Sunday, April 29, 2012

Screening Log: ChinaTurkey Edition


One note before today’s screening log. I’ve never considered attending Ebertfest, a five day festival of overlooked films and panels put together by legendary film critic Roger Ebert, but I really wish I had. One thing I would recommend are the panels streaming online, especially one featuring film critics from around the world, and a debate on the future of streaming and on-demand media. Both are highly worth your time. Onto the screening log!

-The Gang’s All Here, 1943. Directed by Busbey Berekly. 35mm projection at Film Forum.
-Irma Vep, 1996. Directed by Olivier Assyayass. Online Steaming via Netflix Instant.
-Dry Summer, 1964. Directed by Metin Erksan. 35mm projection at Film Society of Lincoln Summer.
-Hazal, 1981. Directed by Ali Ozgenturk. 35mm projection at Film Society of Lincoln Center. 

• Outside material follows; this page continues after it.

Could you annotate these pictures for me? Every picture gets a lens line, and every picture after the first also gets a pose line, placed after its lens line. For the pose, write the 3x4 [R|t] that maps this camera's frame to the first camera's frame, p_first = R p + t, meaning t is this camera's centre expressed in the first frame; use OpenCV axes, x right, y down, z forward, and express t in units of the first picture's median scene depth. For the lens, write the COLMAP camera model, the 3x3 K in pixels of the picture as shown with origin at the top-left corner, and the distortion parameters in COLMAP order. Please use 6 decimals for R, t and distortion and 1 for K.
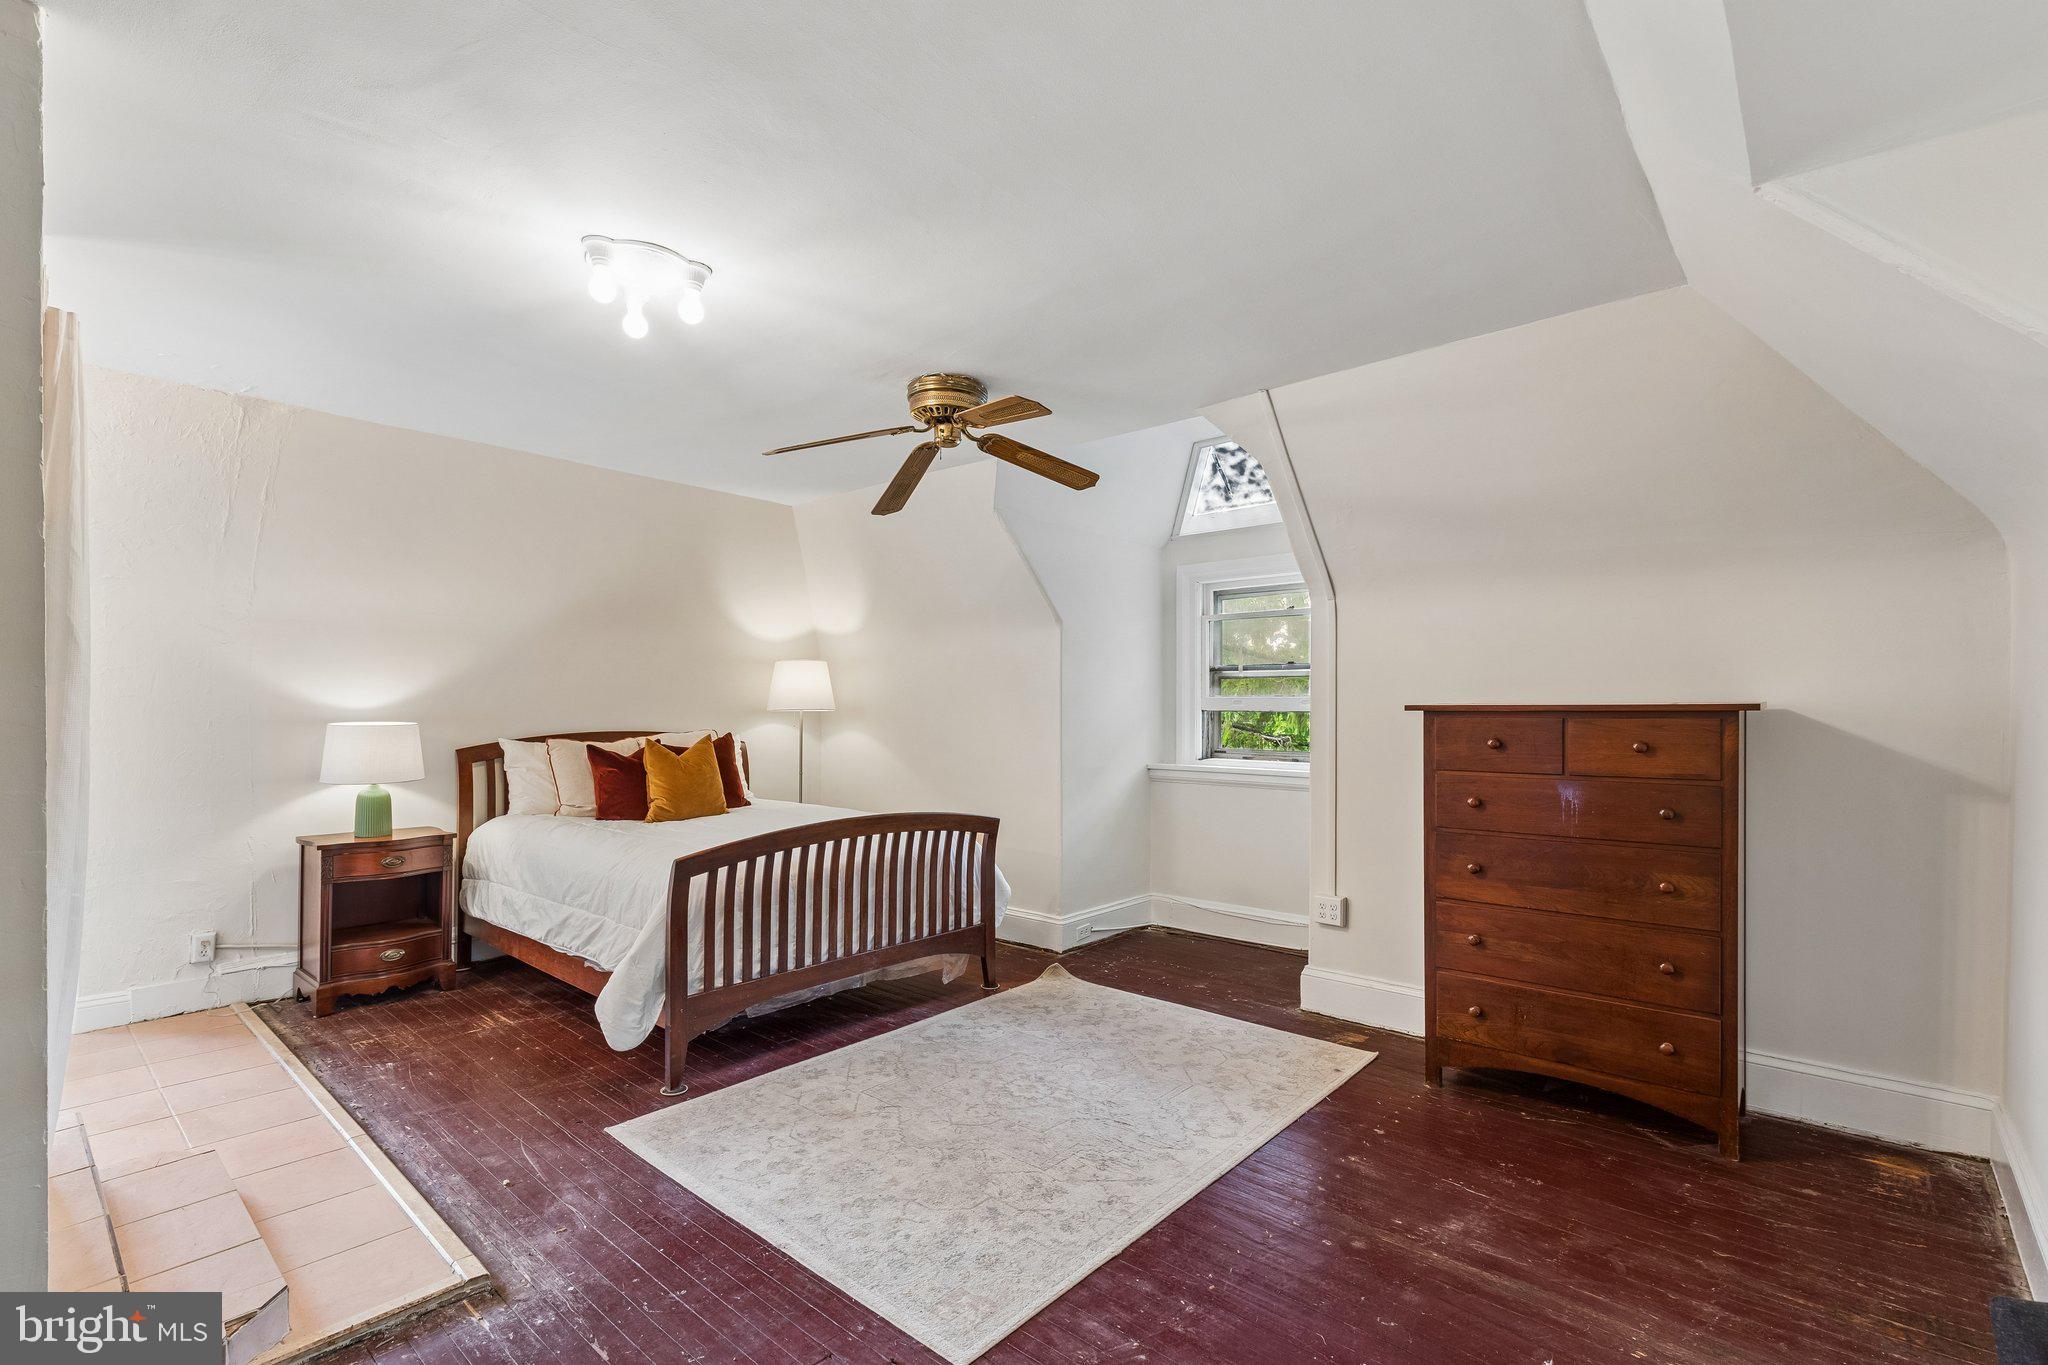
lens RADIAL K [[925.2, 0, 1037.6], [0, 925.2, 681.4], [0, 0, 1]] dist [0.003703, 0.000254]
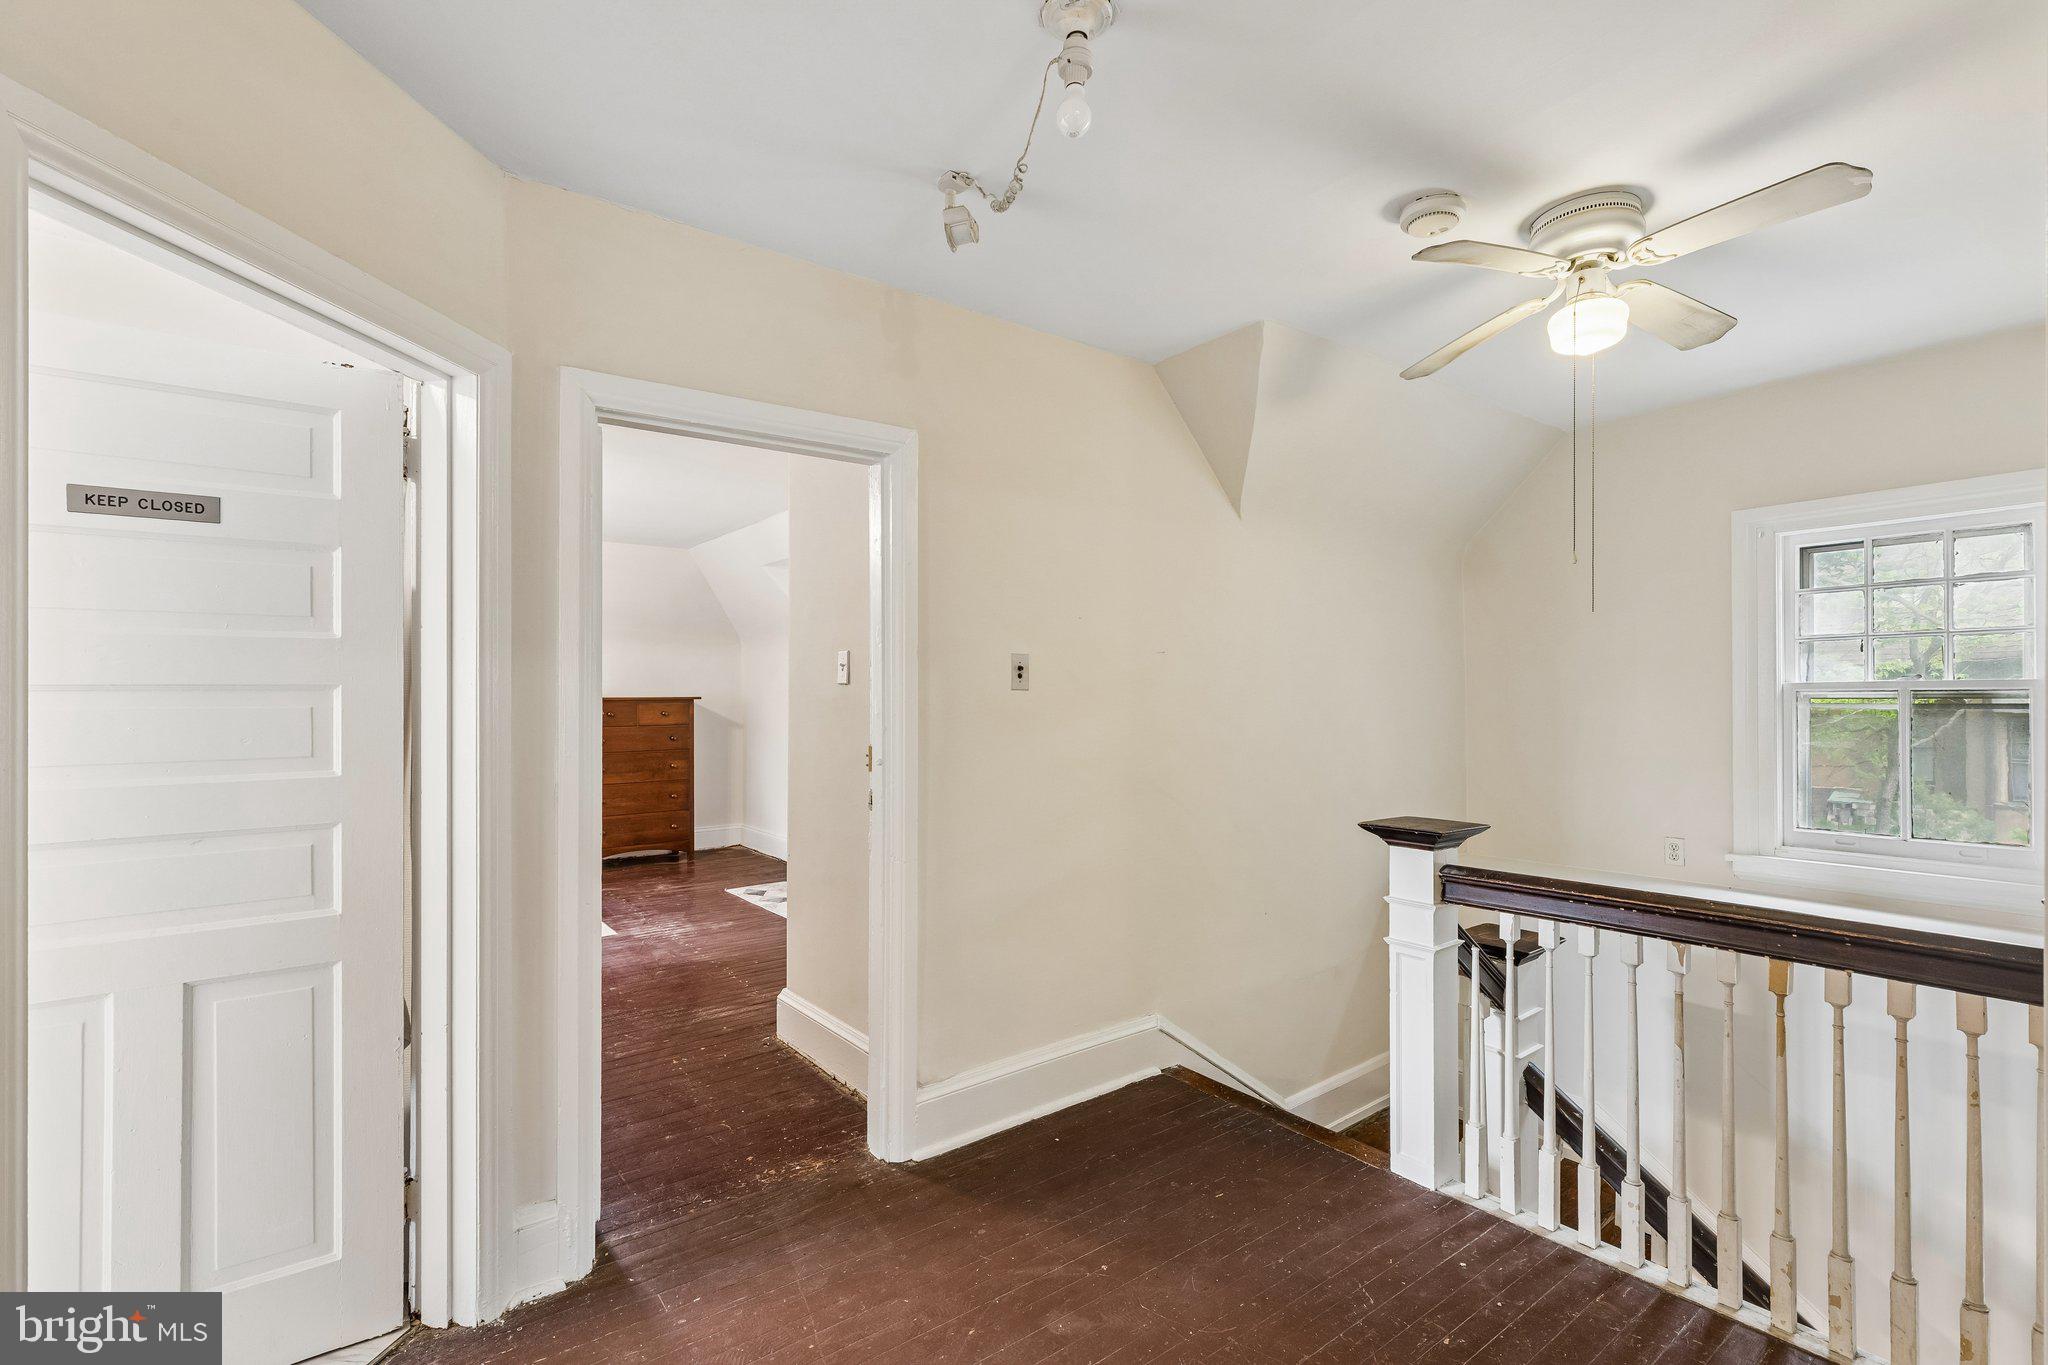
lens RADIAL K [[925.2, 0, 1037.6], [0, 925.2, 681.4], [0, 0, 1]] dist [0.003703, 0.000254]
pose [[0.193927, 0.002709, 0.981012, -1.281810], [-0.025019, 0.999685, 0.002185, -0.037422], [-0.980697, -0.024968, 0.193933, -0.390522]]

            The last shot of Dry Summer follows a dead body flowing down a steam. It seems like the inevitable conclusion to the narrative, as this body flows from its high and mighty position of power and into the farmland of the peasants below. It’s a powerful shot, and it’s the only time we can finally breathe in this intense and stifling Turkish classic.

            Although stylistically they have very little in common, I could not stop thinking about Chinatown as I watch Metin Erksan’s Dry Summer. Both deal with the coveting of water and women. But Chinatown is from the perspective of Jake Gittes, an outsider trying to right the wrong. The main character in Erksan’s film is the crazed man trying to take it all. Shot it crisp black and white, the film follows Hasan and Osman, brothers who own fields that need constant water during this very tough summer, as the title suggests. But others need it too, and it is their fields that also have the main spring. Osman decided to build a dam to prevent water from leaving their fields, and because he is the older brother, Hasan can’t do anything about it.

            Tension between these Cain and Abel-style brothers continually increases, especially after Hasan takes a beautiful wife whom Osman wishes to covet (the film uses a couple of shots that clearly recall the famous voyeurism shot in Psycho). Osman continually battles those who wish to tear down his dam, as well as his own family.

Using high contrast lighting and plenty of close-ups, Erksan not only lets us feel the heat of the summer but the intensity of this crazed man who wishes to covet all the lays before his eyes. Osman is despicable, but he’s continually fascinating in how unphased he is by his lack of character and moral decency. As the narrative continues to spiral, the actor Erol Taş lights up with the type of crazed passion few actors can pull off, so much that we can never take our eyes off of Osman. According to some research, the film works as somewhat of a metaphor and indictment against Turkey’s dam policy’s with Syira during the late 1960s, but simply from a character and visceral level, Dry Summer is an unabashedly intense film that will shock you quite thoroughly.

If you have a chance to make it to Film Society at Lincoln Center on Tuesday afternoon, the film plays again at 2:15pm.